Selected excerpt:
Note: all versions of oclHashcat have been replaced by a unified OpenCL CPU/GPU version, now known simply as hashcat.
oclHashcat is a GPGPU-based multi-hash cracker using a brute-force attack (implemented as mask attack), combinator attack, dictionary attack, hybrid attack, mask attack, and rule-based attack.
This GPU cracker is a fusioned version of oclHashcat-plus and oclHashcat-lite, both very well-known suites at that time, but now deprecated. There also existed a now very old oclHashcat GPU cracker that was replaced w/ plus and lite, which - as said - were then merged into oclHashcat 1.00 again.
oclHashcat, starting with version 2.00, is released as open source software under the MIT license.
Last version was 2.01 before it was replaced by hashcat.
The main problem with the very first GPGPU based hashcat, the old oclHashcat version (0.26 etc), had to do with it's architecture. It was designed for doing Combinator attack. That worked well with fast algorithms but in combination with slow (modern, highly iterated and salted) algorithms,that was an inefficient strategy.
As a consequence, people still used the CPU-based hashcat for serious hash-cracking. This is because it is possible to work with simple dictionary-based attacks. To be able to do dictionary-based attacks on a GPU, it was neccessary to deal with the architecture problem of oclHashcat first. The only solution was a complete new approach, therefore a new (but now deprecated) oclHashcat-plus was born.
While at it, the oclHashcat developers came up with a very specialized version of a GPU cracker, which focused and was limited to do mask attacks and bruteforce attacks, oclHashcat-lite. This tool was heavily used for competitions/benchmarks/pentesting and did focus on single hash cracking.

Explore the material:
a: Repeat part of the oclHashcat history word for word, starting at the words "Last version was" and ending after "an inefficient strategy.".
b: Please write what comes next in the oclHashcat history, picking up after its last sentence.
The material has no connection to the oclHashcat history.

Data section:
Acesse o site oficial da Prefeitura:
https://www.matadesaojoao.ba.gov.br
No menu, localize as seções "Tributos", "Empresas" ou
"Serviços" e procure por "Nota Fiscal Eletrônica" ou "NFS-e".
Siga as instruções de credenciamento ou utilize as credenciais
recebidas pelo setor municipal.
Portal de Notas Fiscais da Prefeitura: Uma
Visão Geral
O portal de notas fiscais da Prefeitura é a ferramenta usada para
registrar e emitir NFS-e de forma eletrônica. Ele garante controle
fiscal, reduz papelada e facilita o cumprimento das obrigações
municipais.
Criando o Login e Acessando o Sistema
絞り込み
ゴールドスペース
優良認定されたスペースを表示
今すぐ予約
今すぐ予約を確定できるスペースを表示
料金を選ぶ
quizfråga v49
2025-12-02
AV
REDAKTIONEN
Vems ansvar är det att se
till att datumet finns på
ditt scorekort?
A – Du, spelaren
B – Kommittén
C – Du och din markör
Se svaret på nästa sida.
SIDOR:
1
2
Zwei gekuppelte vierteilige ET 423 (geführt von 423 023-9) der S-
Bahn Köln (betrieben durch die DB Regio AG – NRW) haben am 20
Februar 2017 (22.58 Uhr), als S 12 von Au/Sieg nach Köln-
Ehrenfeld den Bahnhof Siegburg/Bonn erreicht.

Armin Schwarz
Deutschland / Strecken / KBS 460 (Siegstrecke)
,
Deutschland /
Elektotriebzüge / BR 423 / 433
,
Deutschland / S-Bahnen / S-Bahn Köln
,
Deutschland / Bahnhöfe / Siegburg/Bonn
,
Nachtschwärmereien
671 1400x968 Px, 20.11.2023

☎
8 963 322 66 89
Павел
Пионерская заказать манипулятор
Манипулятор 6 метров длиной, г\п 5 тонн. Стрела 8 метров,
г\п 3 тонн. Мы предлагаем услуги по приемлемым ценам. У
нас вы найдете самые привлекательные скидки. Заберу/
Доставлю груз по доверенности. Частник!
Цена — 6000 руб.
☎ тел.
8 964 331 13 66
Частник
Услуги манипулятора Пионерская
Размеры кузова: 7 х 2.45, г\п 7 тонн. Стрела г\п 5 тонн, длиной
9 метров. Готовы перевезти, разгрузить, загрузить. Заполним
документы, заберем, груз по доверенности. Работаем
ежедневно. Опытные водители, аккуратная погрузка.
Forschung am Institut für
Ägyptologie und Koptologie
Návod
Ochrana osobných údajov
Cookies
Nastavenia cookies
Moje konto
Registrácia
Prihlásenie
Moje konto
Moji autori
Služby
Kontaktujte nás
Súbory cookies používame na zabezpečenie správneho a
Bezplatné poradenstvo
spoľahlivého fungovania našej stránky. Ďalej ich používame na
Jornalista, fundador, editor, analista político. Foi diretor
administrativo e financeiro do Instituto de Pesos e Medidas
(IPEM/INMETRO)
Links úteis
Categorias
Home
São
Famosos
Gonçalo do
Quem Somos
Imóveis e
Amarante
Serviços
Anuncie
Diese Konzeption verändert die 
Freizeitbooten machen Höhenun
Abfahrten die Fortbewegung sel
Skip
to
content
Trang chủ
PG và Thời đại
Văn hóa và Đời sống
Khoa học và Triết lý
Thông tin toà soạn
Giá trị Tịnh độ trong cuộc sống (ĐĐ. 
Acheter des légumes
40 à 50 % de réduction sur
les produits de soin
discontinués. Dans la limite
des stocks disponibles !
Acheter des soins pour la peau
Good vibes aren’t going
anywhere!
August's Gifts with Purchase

Answers to each task:
a:
Last version was 2.01 before it was replaced by hashcat.
The main problem with the very first GPGPU based hashcat, the old oclHashcat version (0.26 etc), had to do with it's architecture. It was designed for doing Combinator attack. That worked well with fast algorithms but in combination with slow (modern, highly iterated and salted) algorithms,that was an inefficient strategy.

b:
To allow users to be less limited (e.g. more hash types, not be able to use more than only mask attacks, multi hashes.. to name only some), oclHashcat-plus existed in parallel. The developers of the two oclHashcat suites had to adapt/maintain/update and improve both GPU crackers.
With oclHashcat version 1.00 (released on Friday December 6th 2013), the developers announced a fusioned version of oclHashcat (which is very different from the old oclHashcat suite) on which they worked heavily to get all (or most of the) benefits of oclHashcat-lite, while having all and more features of oclHashcat-plus. For some hash types the cracking speed was identical of the speed reached w/ the specialized oclHashcat-lite or sometimes even faster (during the process of fusioning the both programs, several ideas for optimization were found and implemented).
Notes about simple dictionary attack on GPU:
An additional major feature of oclHashcat is the GPU-based rule engine. With this it is possible to do Rule-based attack.
As a result, oclHashcat is a lot more like the original CPU-based hashcat.
The first official release was v1.00, released on Friday 6th December 2013.
For additional notes on older versions of the oclHashcat suite see either oclHashcat-plus or oclHashcat-lite.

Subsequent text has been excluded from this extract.